The “first-mile” challenges are identifying eligible beneficiaries and coordinating between states and government departments. To deliver means-tested benefits via cash transfers, the government will need a way of identifying the poor and linking beneficiaries to their bank accounts. Further, eligibility criteria and beneficiary rosters vary, and technology platforms, where they exist, may not be seamlessly interoperable. Hence the need for an extensive coordination exercise under the national government, which can incentivize states to come on board by potentially sharing fiscal savings with the states.

The “last-mile” challenge arises because cash transfer programs risk excluding genuine beneficiaries if they do not have bank accounts. Indeed, even if they have an account, they may live so far away from a bank — India has only 40,000 rural bank branches to serve 600,000 villages — that collecting benefits is arduous.
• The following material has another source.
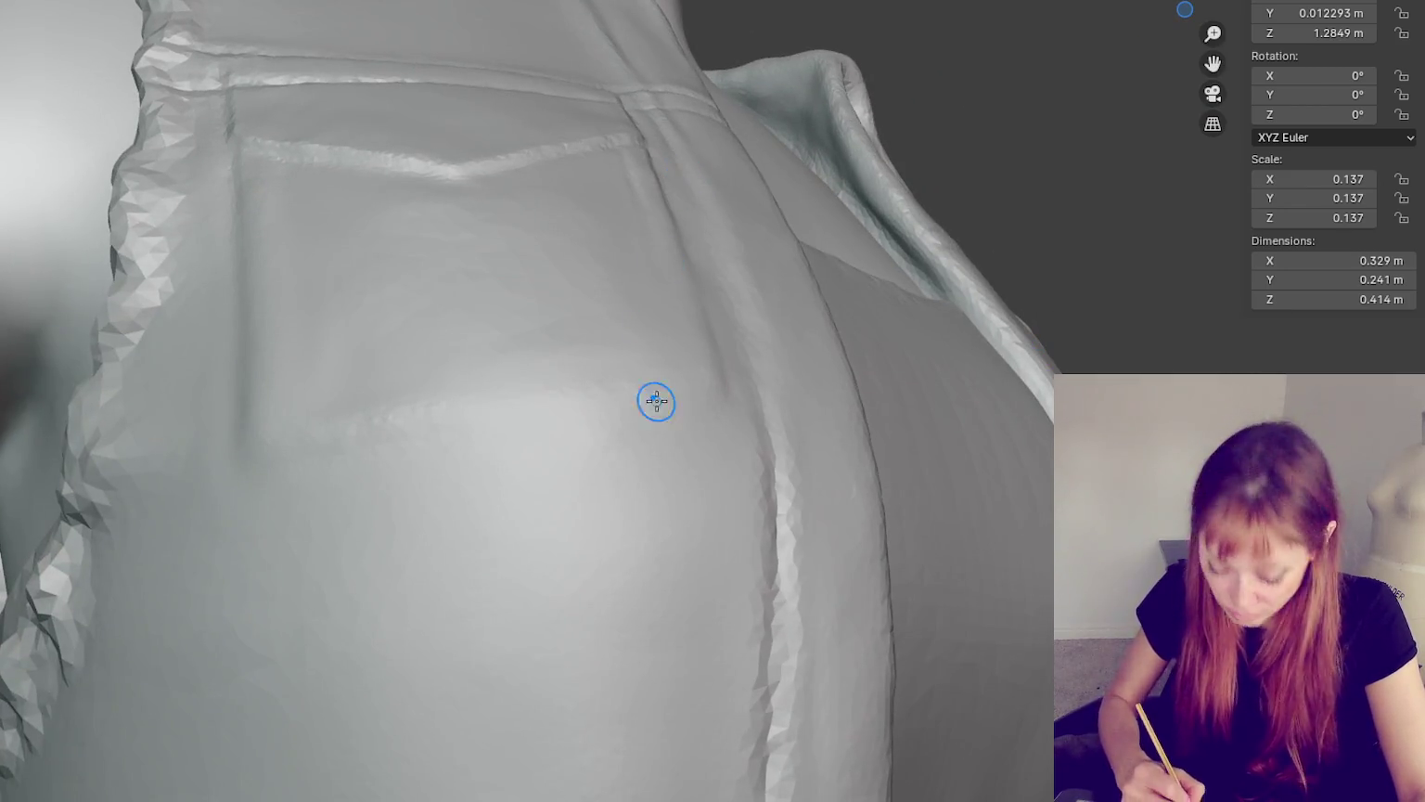
middle_drag(760, 423, 710, 430)
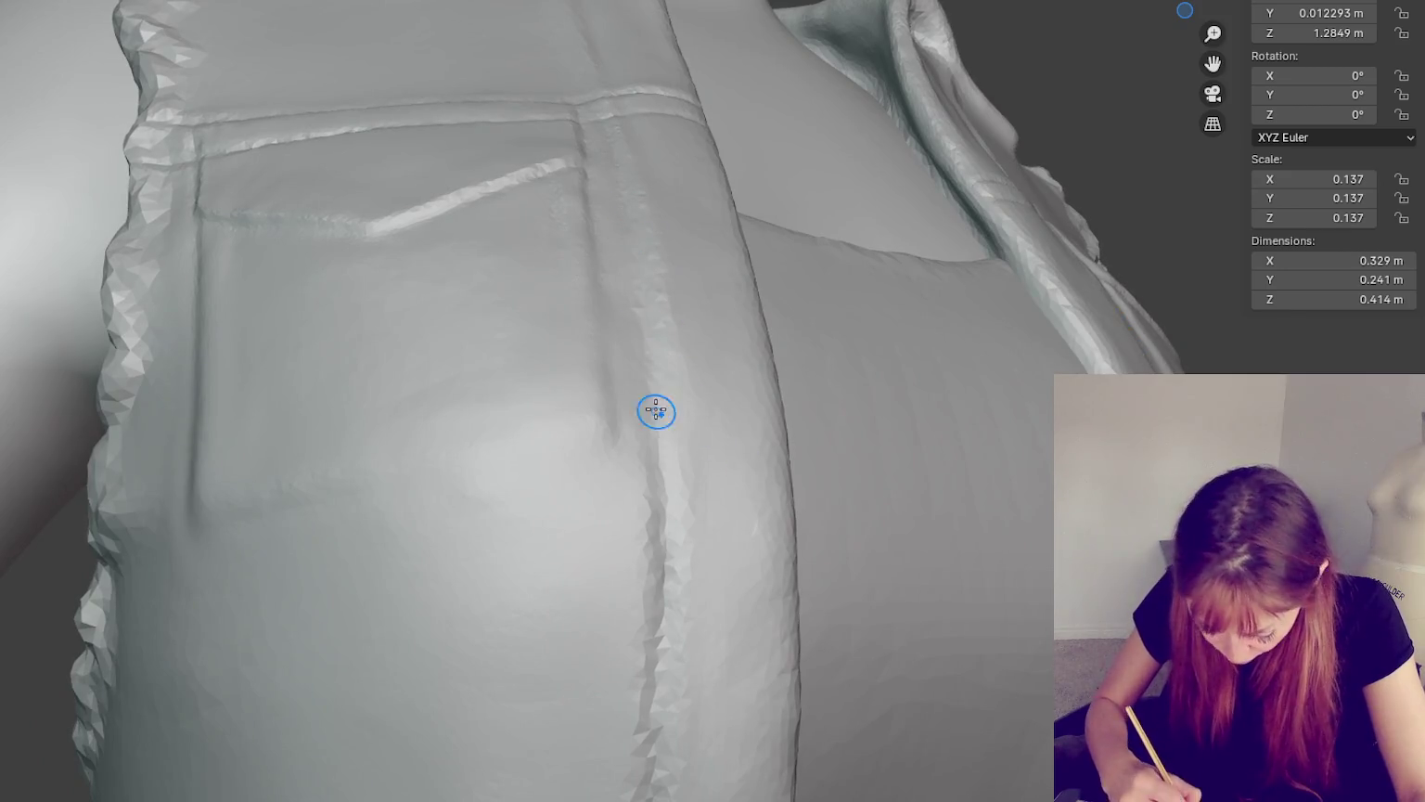
middle_drag(649, 346, 665, 445)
Extending financial inclusion to reach the remotest and poorest will require nurturing banks that facilitate payments via mobile networks, which has achieved great success in countries such as Kenya. India can then leapfrog from a bank-less society to a cashless one just as it went from being phoneless to cellphone- saturated.

Over all, JAM offers substantial benefits for government, the economy and especially the poor. Government finances will be improved because of the reduced subsidy burden; at the same time, government will also be legitimized and strengthened because it can transfer resources to citizens faster and more reliably. Experimental evidence from the world’s largest workfare program — the Mahatma Gandhi National Rural Employment Guarantee Scheme — found that delivering wages via a biometrically authenticated payment system reduced corruption and enabled workers to receive salaries faster. With the poor protected, market forces can be allowed to allocate resources with enormous benefits for economywide efficiency and productivity enhancement. The chief beneficiaries will be India’s poor; cash transfers are not a panacea for eliminating their hardship, but can go a long way to improving their lives.

Siddharth George is a doctoral candidate in economics at Harvard. Arvind Subramanian is the chief economic adviser to the Indian government.